**TASK DESCRIPTION:**
Update the items from the very start through the line with "పరమేశ్వరుని": give these lines again with "Transcribe" changed to "Copy out" and everything else unchanged. Omit the pictures from your answer.

====== PROVIDED ENTRIES ======

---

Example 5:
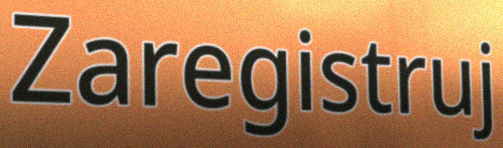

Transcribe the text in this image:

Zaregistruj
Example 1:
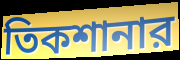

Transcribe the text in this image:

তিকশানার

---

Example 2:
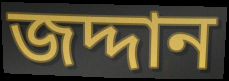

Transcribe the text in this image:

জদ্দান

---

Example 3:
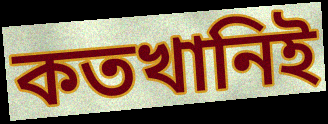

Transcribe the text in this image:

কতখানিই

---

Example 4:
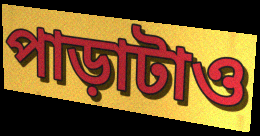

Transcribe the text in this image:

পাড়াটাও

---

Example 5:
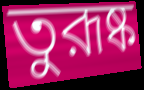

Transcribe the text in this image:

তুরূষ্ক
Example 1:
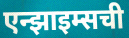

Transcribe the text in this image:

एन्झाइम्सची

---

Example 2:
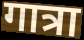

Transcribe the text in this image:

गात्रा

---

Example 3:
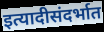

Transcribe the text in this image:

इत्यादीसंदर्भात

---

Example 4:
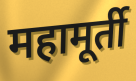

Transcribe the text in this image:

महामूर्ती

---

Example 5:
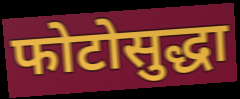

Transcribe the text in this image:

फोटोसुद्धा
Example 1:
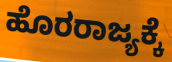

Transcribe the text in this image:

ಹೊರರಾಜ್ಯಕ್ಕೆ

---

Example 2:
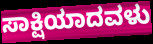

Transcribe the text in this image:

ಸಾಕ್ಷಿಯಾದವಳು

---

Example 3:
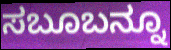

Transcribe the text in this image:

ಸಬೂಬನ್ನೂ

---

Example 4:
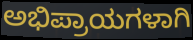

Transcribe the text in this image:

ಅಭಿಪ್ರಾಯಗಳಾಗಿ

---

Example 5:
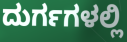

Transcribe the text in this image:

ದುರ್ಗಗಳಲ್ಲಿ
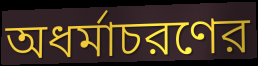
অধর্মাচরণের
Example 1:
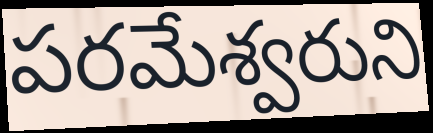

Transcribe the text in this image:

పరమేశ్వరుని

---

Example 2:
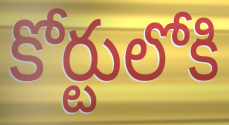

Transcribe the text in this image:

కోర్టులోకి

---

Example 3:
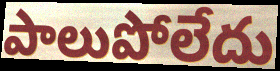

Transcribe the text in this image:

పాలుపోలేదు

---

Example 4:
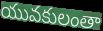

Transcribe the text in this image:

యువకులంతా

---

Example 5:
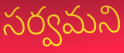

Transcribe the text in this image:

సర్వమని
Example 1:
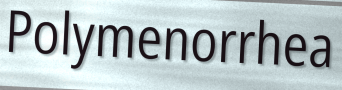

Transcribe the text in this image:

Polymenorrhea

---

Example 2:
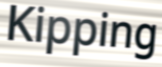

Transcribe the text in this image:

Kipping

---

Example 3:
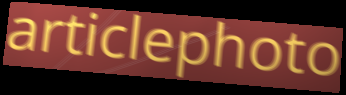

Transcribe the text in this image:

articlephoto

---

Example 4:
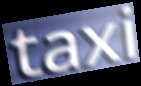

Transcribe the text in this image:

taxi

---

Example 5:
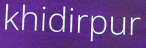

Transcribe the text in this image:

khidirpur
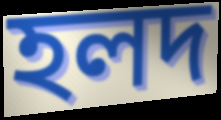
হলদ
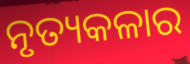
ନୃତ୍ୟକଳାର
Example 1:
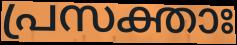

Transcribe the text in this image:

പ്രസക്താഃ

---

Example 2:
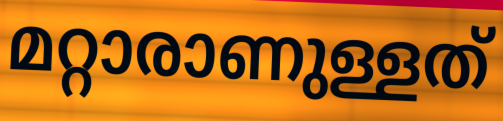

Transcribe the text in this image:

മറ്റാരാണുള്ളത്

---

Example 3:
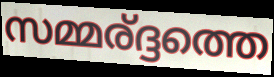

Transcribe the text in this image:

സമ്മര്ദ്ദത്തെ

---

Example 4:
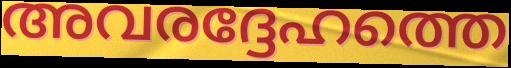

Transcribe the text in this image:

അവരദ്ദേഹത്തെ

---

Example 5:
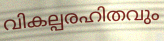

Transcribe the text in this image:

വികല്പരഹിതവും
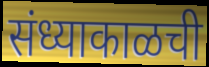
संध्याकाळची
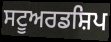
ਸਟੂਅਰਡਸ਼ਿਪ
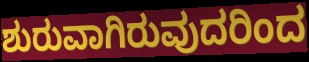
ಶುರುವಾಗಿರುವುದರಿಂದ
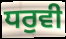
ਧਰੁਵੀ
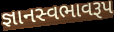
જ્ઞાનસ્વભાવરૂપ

======

**FINAL RESULT:**
---

Example 5:

Copy out the text in this image:

Zaregistruj
Example 1:

Copy out the text in this image:

তিকশানার

---

Example 2:

Copy out the text in this image:

জদ্দান

---

Example 3:

Copy out the text in this image:

কতখানিই

---

Example 4:

Copy out the text in this image:

পাড়াটাও

---

Example 5:

Copy out the text in this image:

তুরূষ্ক
Example 1:

Copy out the text in this image:

एन्झाइम्सची

---

Example 2:

Copy out the text in this image:

गात्रा

---

Example 3:

Copy out the text in this image:

इत्यादीसंदर्भात

---

Example 4:

Copy out the text in this image:

महामूर्ती

---

Example 5:

Copy out the text in this image:

फोटोसुद्धा
Example 1:

Copy out the text in this image:

ಹೊರರಾಜ್ಯಕ್ಕೆ

---

Example 2:

Copy out the text in this image:

ಸಾಕ್ಷಿಯಾದವಳು

---

Example 3:

Copy out the text in this image:

ಸಬೂಬನ್ನೂ

---

Example 4:

Copy out the text in this image:

ಅಭಿಪ್ರಾಯಗಳಾಗಿ

---

Example 5:

Copy out the text in this image:

ದುರ್ಗಗಳಲ್ಲಿ
অধর্মাচরণের
Example 1:

Copy out the text in this image:

పరమేశ్వరుని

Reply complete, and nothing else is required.